→ EXERCISES TO COMPLETE
**a.** From the news article on India's data localisation proposal in RCEP, condense the paragraph that begins "However, in the financial services chapter" into a shorter version that keeps its main facts.
**b.** Pull out the passage of the RCEP article from "The Economic Times" up to and including "(RCEP) trade agreement.", word for word.

→ EXTRACT
The Economic Times - 12 October 2019

India wants data localisation in RCEP for security interests
By Kirtika Suneja and Dinesh Narayanan

India has proposed locating computing facilities inside the country if it is meant to protect its essential security interests and national interests at the the ongoing negotiations of the proposed Regional Comprehensive Economic Partnership (RCEP) trade agreement.

New Delhi also said that the participating countries may prevent cross-border transfer of information by electronic means, including personal information, only where it is “necessary to achieve a legitimate public policy objective” or “necessary, in the country’s opinion, for the protection of its essential security interests or national interests”.

India’s alternate proposal on the Asean Package for the agreement’s e-commerce chapter came on Friday after 14 members of the 16-country RCEP including ASEAN opposed data localisation. China was not a proponent.

However, in the financial services chapter of the agreement, India is learnt to have agreed to financial data transfer in talks held in Vietnam in late September. It is believed to have agreed that financial services companies will be allowed to move and store data of Indians abroad.

The proposal is crucial as the Reserve Bank of India’s (RBI) in its April 2018 notification mandated “all system providers shall ensure that the entire data relating to payment systems operated by them are stored in a system only in India”. It later clarified that a copy of domestic data can be stored abroad in the case of cross-border transactions. The financial services agreement (FSA) will partly nullify that position.

Interestingly, although the FSA was negotiated by the RBI, the contact point for the FSA is the commerce ministry and not the central bank.

In today’s proposal, India also said that “no party shall have recourse to dispute settlement for any matter relating to electronic commerce arising under any of the chapters/ any provision in this agreement”.

→ RECORDS SHOWN

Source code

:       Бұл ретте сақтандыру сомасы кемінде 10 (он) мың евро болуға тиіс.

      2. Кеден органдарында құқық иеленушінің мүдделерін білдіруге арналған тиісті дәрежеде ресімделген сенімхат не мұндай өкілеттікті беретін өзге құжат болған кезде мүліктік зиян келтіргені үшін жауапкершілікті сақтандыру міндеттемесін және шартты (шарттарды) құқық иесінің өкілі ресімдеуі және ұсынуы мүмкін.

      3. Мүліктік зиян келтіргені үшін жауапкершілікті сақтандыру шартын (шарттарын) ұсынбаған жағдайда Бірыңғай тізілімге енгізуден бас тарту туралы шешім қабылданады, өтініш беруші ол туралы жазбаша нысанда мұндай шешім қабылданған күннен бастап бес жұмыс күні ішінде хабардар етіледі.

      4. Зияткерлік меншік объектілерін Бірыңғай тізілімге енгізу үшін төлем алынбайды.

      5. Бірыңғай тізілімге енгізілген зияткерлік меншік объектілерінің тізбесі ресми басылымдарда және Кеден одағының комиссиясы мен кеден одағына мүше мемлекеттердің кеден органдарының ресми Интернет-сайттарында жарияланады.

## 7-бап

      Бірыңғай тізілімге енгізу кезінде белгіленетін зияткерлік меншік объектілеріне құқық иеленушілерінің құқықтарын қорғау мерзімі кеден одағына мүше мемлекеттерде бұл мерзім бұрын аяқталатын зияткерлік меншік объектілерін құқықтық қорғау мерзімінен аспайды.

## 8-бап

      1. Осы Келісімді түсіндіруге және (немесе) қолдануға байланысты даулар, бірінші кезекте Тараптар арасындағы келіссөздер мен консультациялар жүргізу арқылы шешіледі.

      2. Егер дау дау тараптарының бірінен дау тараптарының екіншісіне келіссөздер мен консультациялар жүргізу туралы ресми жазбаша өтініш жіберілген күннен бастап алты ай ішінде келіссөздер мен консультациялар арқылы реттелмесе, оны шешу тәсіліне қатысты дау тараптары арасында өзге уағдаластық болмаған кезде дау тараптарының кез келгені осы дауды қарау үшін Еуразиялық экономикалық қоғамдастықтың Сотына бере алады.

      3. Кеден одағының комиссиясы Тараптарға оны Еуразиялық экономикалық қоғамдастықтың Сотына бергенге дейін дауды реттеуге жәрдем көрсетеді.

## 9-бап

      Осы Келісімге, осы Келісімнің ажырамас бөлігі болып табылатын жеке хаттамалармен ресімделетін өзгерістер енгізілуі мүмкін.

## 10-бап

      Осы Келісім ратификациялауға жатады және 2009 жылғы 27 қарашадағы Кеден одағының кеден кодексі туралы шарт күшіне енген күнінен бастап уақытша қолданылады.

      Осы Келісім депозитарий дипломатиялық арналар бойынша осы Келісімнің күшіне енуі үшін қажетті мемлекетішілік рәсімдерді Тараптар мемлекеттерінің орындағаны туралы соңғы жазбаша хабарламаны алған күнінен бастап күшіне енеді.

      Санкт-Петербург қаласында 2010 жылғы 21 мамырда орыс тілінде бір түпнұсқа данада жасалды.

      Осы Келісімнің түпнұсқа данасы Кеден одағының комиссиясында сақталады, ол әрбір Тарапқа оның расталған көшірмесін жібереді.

→ RESULTS IN ORDER
**a.** Reportedly, in late-September talks in Vietnam on the agreement's financial services chapter, India agreed to financial data transfer, which would let financial services companies move and store Indians' data abroad.

**b.**
The Economic Times - 12 October 2019

India wants data localisation in RCEP for security interests
By Kirtika Suneja and Dinesh Narayanan

India has proposed locating computing facilities inside the country if it is meant to protect its essential security interests and national interests at the the ongoing negotiations of the proposed Regional Comprehensive Economic Partnership (RCEP) trade agreement.